At last week’s House appropriations hearing, subcommittee chairman Rep. Frank Wolf (R-VA) questioned NASA administrator Charles Bolden about utilization of the International Space Station (ISS). In particular, he asked about issues with the Center for the Advancement of Science in Space (CASIS), the organization selected last year to manage research on the US segment of the lab, which Congress previously designated as a national laboratory.
“We have awarded a contract to an organization called CASIS,” Bolden said during that discussion, late in the hearing. Wolf interjected: “That hasn’t worked out very well.” “It’s going through growing pains, but we’re confident it’s going to work,” Bolden responded. That was an allusion to recent events, such as the sudden resignation nearly a month ago of the executive director of CASIS. “They have milestones that they have to meet,” Bolden said, “and we have sent them, or we are in the process of sending them, another letter to remind them of the milestones, to remind them of the plan, and then we’ll see how they go.”

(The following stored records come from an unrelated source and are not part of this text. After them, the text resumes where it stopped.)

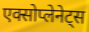
एक्सोप्लेनेट्स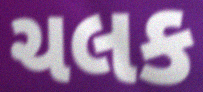
ચલક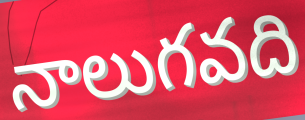
నాలుగవది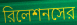
রিলেশনসের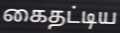
கைதட்டிய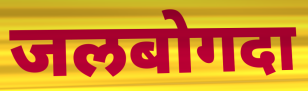
जलबोगदाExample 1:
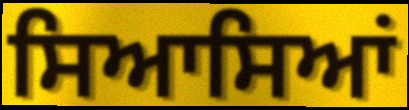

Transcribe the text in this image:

ਸਿਆਸਿਆਂ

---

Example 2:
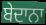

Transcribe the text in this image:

ਬੇਦਾਨਾ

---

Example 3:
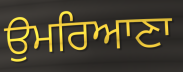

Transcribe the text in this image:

ਉਮਰਿਆਣਾ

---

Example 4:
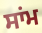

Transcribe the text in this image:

ਸਾਂਮ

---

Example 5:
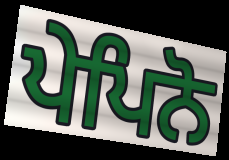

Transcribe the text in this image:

ਪੇਪਿਨੋ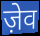
ज़ेवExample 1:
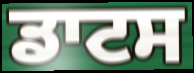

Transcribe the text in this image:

ਡਾਟਸ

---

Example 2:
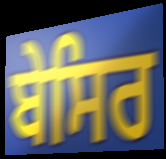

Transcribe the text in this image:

ਬੇਸਿਰ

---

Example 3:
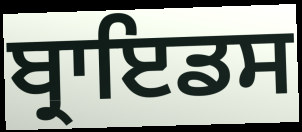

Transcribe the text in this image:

ਬ੍ਰਾਇਡਸ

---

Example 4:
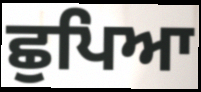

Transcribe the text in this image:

ਛੁਪਿਆ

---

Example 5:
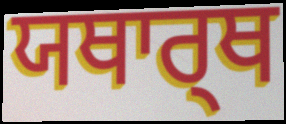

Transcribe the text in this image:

ਯਥਾਰ੍ਥ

Wolf tried to get Bolden to give CASIS an “interim grade” on its efforts to date, which Bolden declined to do. “It’s a hundred billion dollars that we’ve spent,” Wolf said. “We all have an obligation to the American taxpayer to make sure that it’s utilized.”
The next day, either by coincidence or cause-and-effect, CASIS announced it has organized a group of “world-class” scientists to review experiments that have been flown the ISS to determine what areas—at least in biomedical fields, its initial emphasis—hold the most promise for future work, including commercial applications. Their findings will be delivered to NASA next month.
The utilization of the ISS is the subject of another hearing at 9:30 this morning by the full House Science Committee. The hearing charter indicates members will examine issues such as a potential shortfall in cargo transport to the ISS (based on a Government Accountability Office report last December) and management of station research.